$U$-statistics on bipartite exchangeable networks

TL;DR

This paper develops asymptotic theory for quadruplet U-statistics on bipartite exchangeable networks, enabling statistical inference such as parameter estimation and motif counting in network models.

Contribution

It introduces new asymptotic results for quadruplet U-statistics on bipartite exchangeable matrices and applies them to network inference in BEDD models.

Findings

Established weak convergence for quadruplet U-statistics.

Proved a central limit theorem for dissociated matrices.

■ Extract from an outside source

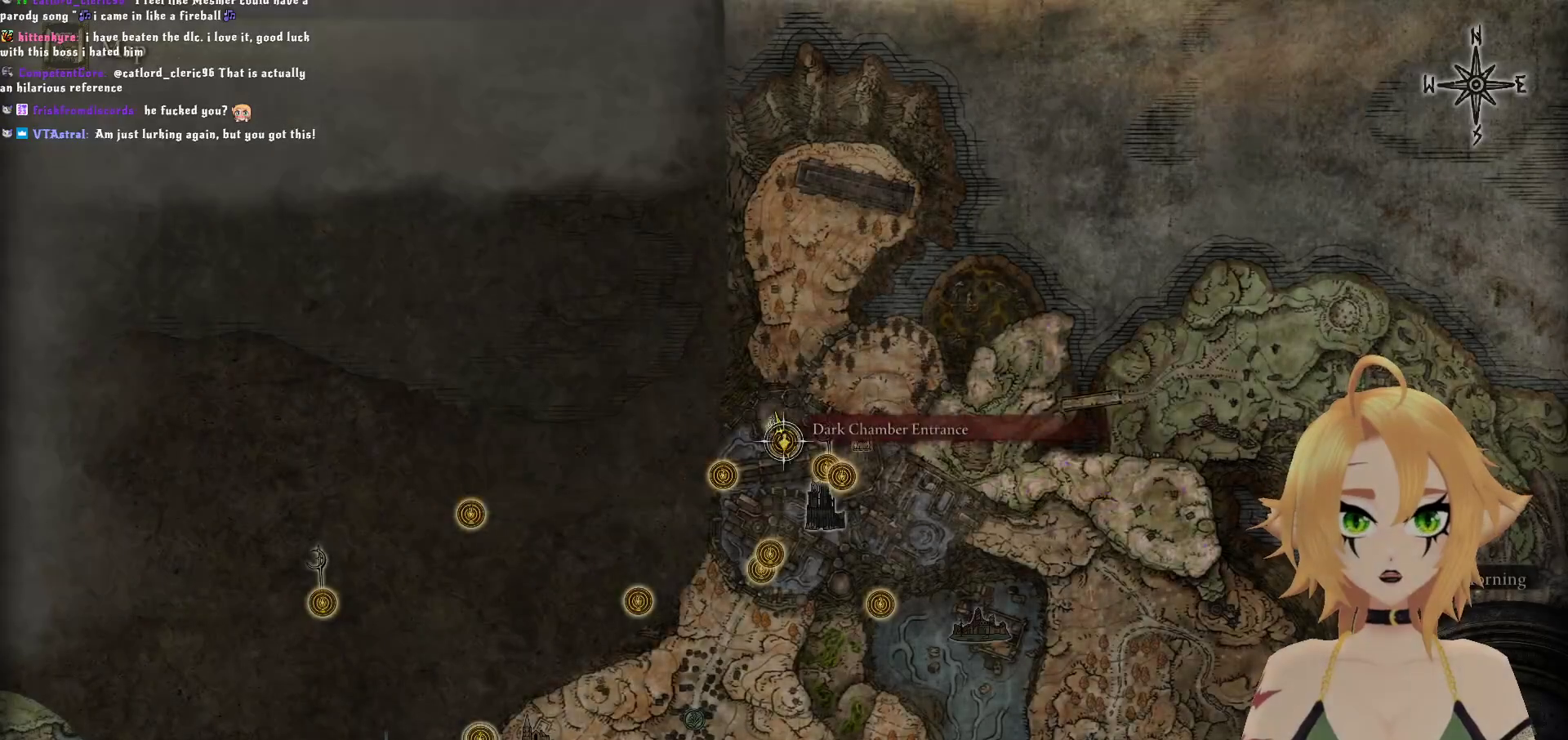
{"buttons": [], "left_stick": "center", "right_stick": "center", "events": []}
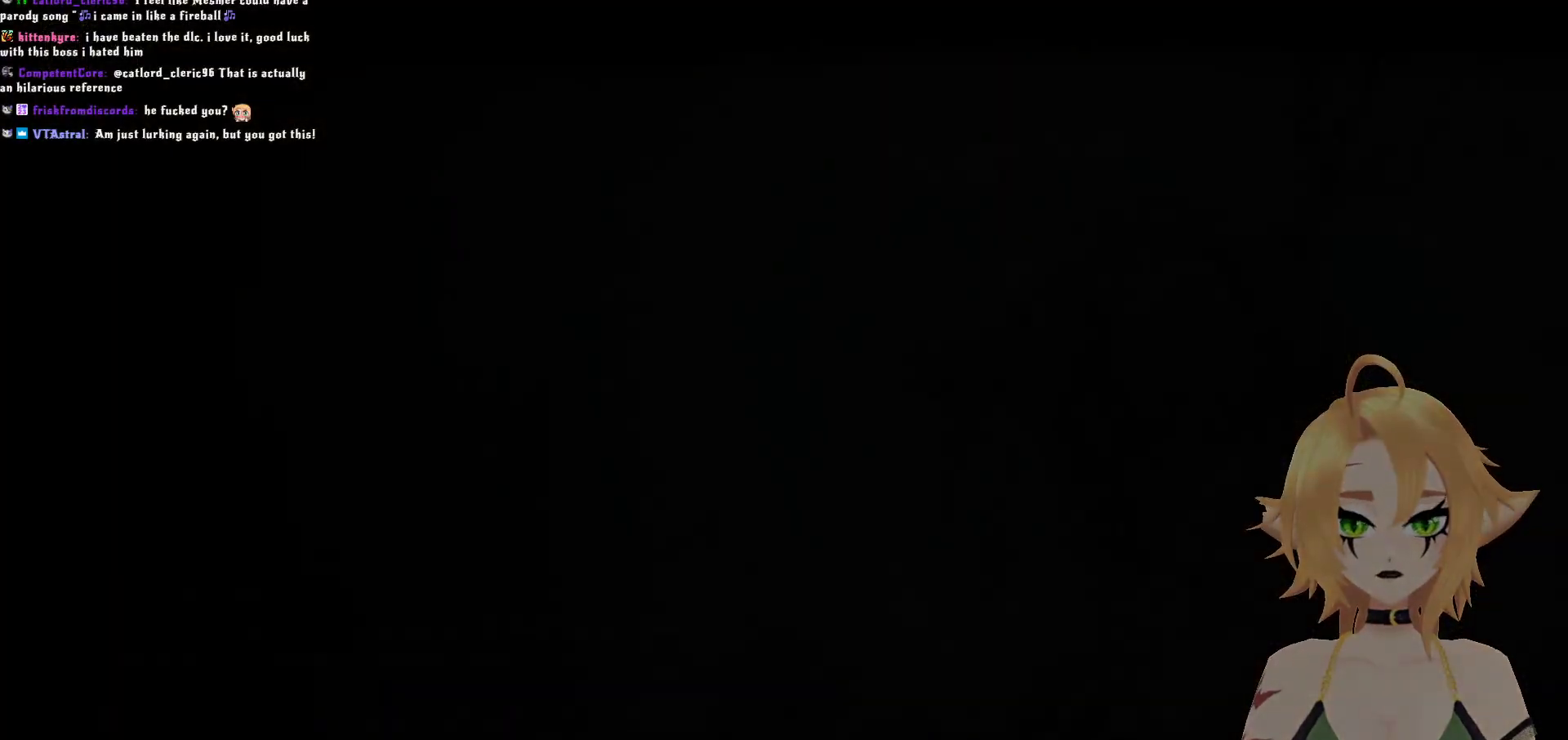
{"buttons": [], "left_stick": "center", "right_stick": "center", "events": []}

Demonstrated applications in network parameter estimation and motif counting.

Abstract

Bipartite networks with exchangeable nodes can be represented by row-column exchangeable matrices. A quadruplet is a submatrix of size $2 \times 2$. A quadruplet $U$-statistic is the average of a function on a quadruplet over all the quadruplets of a matrix. We prove several asymptotic results for quadruplet $U$-statistics on row-column exchangeable matrices, including a weak convergence result in the general case and a central limit theorem when the matrix is also dissociated. These results are applied to statistical inference in network analysis. We suggest a method to perform parameter estimation, network comparison and motifs count for a particular family of row-column exchangeable network models: the bipartite expected degree distribution (BEDD) models. These applications are illustrated by simulations.